Print the lines below from the line with "So instead here" to the line with "retrieved from the" exactly, keeping both ends, and print no pictures.
=== Begin Enclosure ===
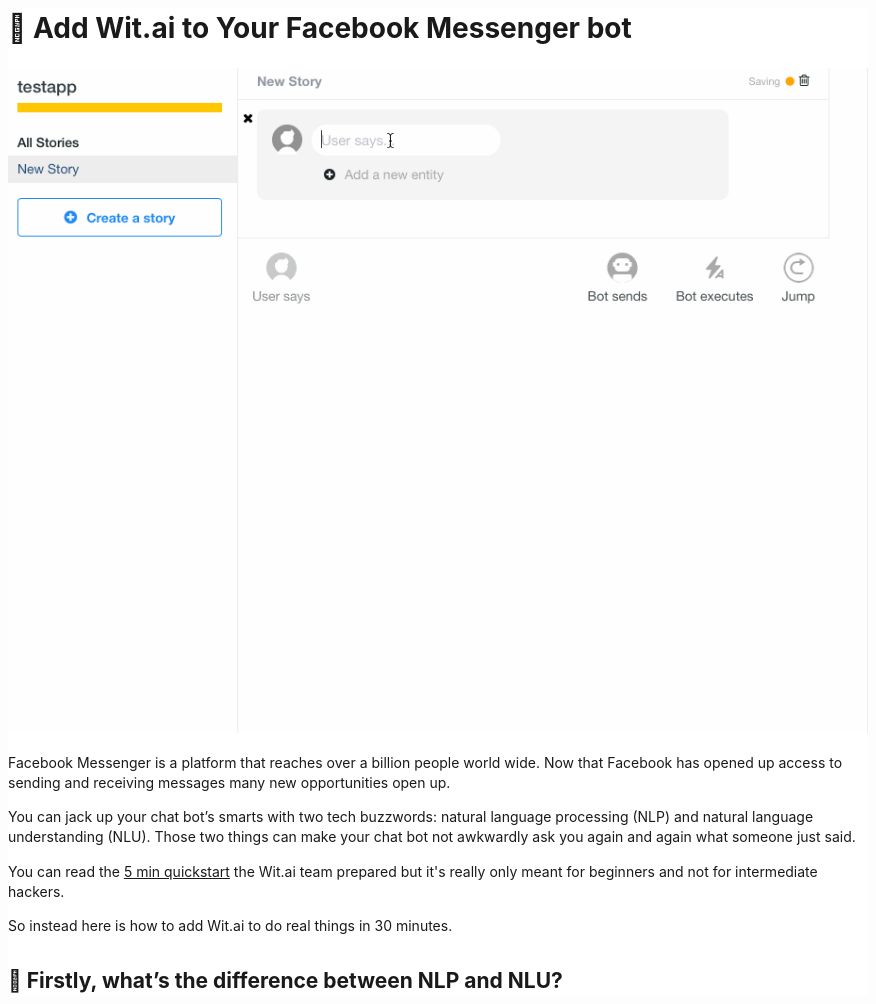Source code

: # 🤖 Add Wit.ai to Your Facebook Messenger bot

![Alt text](/demo/Demo.gif)

Facebook Messenger is a platform that reaches over a billion people world wide. Now that Facebook has opened up access to sending and receiving messages many new opportunities open up.

You can jack up your chat bot’s smarts with two tech buzzwords: natural language processing (NLP) and natural language understanding (NLU). Those two things can make your chat bot not awkwardly ask you again and again what someone just said.

You can read the [5 min quickstart](https://wit.ai/docs/quickstart) the Wit.ai team prepared but it's really only meant for beginners and not for intermediate hackers.

So instead here is how to add Wit.ai to do real things in 30 minutes.

## 🤔 Firstly, what’s the difference between NLP and NLU?
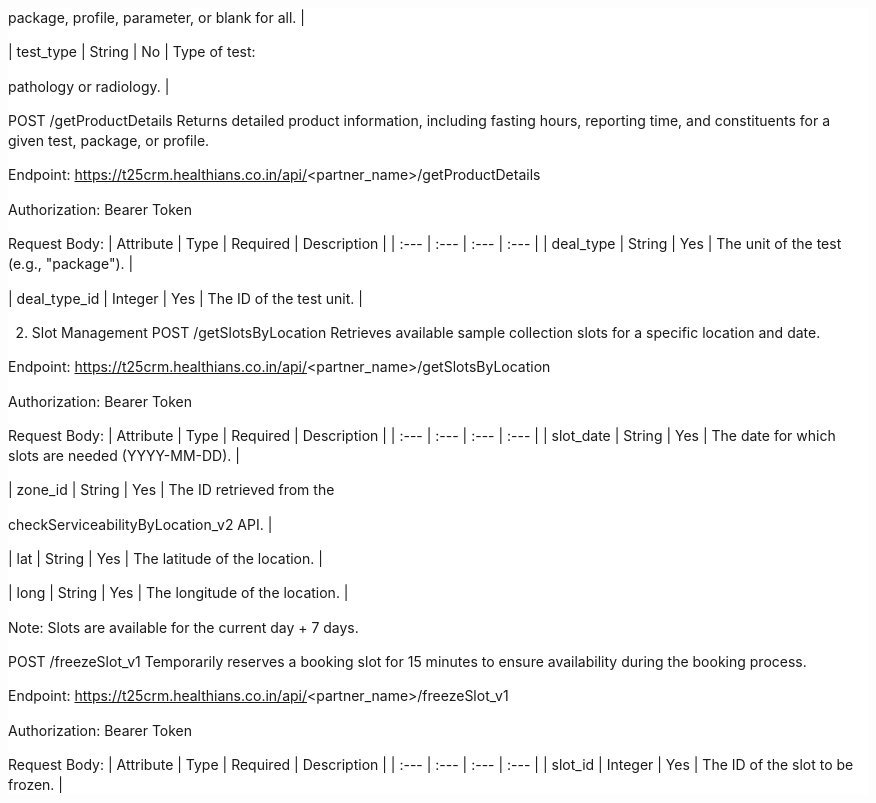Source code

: package, profile, parameter, or blank for all. |

| test_type | String | No | Type of test:

pathology or radiology. |

POST /getProductDetails
Returns detailed product information, including fasting hours, reporting time, and constituents for a given test, package, or profile.

Endpoint: https://t25crm.healthians.co.in/api/<partner_name>/getProductDetails

Authorization: Bearer Token

Request Body:
| Attribute | Type | Required | Description |
| :--- | :--- | :--- | :--- |
| deal_type | String | Yes | The unit of the test (e.g., "package"). |

| deal_type_id | Integer | Yes | The ID of the test unit. |

2. Slot Management
   POST /getSlotsByLocation
   Retrieves available sample collection slots for a specific location and date.

Endpoint: https://t25crm.healthians.co.in/api/<partner_name>/getSlotsByLocation

Authorization: Bearer Token

Request Body:
| Attribute | Type | Required | Description |
| :--- | :--- | :--- | :--- |
| slot_date | String | Yes | The date for which slots are needed (YYYY-MM-DD). |

| zone_id | String | Yes | The ID retrieved from the

checkServiceabilityByLocation_v2 API. |

| lat | String | Yes | The latitude of the location. |

| long | String | Yes | The longitude of the location. |

Note: Slots are available for the current day + 7 days.

POST /freezeSlot_v1
Temporarily reserves a booking slot for 15 minutes to ensure availability during the booking process.

Endpoint: https://t25crm.healthians.co.in/api/<partner_name>/freezeSlot_v1

Authorization: Bearer Token

Request Body:
| Attribute | Type | Required | Description |
| :--- | :--- | :--- | :--- |
| slot_id | Integer | Yes | The ID of the slot to be frozen. |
=== End Enclosure ===
* _TASK SOLUTION_:
So instead here is how to add Wit.ai to do real things in 30 minutes.

## 🤔 Firstly, what’s the difference between NLP and NLU?
Source code

: package, profile, parameter, or blank for all. |

| test_type | String | No | Type of test:

pathology or radiology. |

POST /getProductDetails
Returns detailed product information, including fasting hours, reporting time, and constituents for a given test, package, or profile.

Endpoint: https://t25crm.healthians.co.in/api/<partner_name>/getProductDetails

Authorization: Bearer Token

Request Body:
| Attribute | Type | Required | Description |
| :--- | :--- | :--- | :--- |
| deal_type | String | Yes | The unit of the test (e.g., "package"). |

| deal_type_id | Integer | Yes | The ID of the test unit. |

2. Slot Management
   POST /getSlotsByLocation
   Retrieves available sample collection slots for a specific location and date.

Endpoint: https://t25crm.healthians.co.in/api/<partner_name>/getSlotsByLocation

Authorization: Bearer Token

Request Body:
| Attribute | Type | Required | Description |
| :--- | :--- | :--- | :--- |
| slot_date | String | Yes | The date for which slots are needed (YYYY-MM-DD). |

| zone_id | String | Yes | The ID retrieved from the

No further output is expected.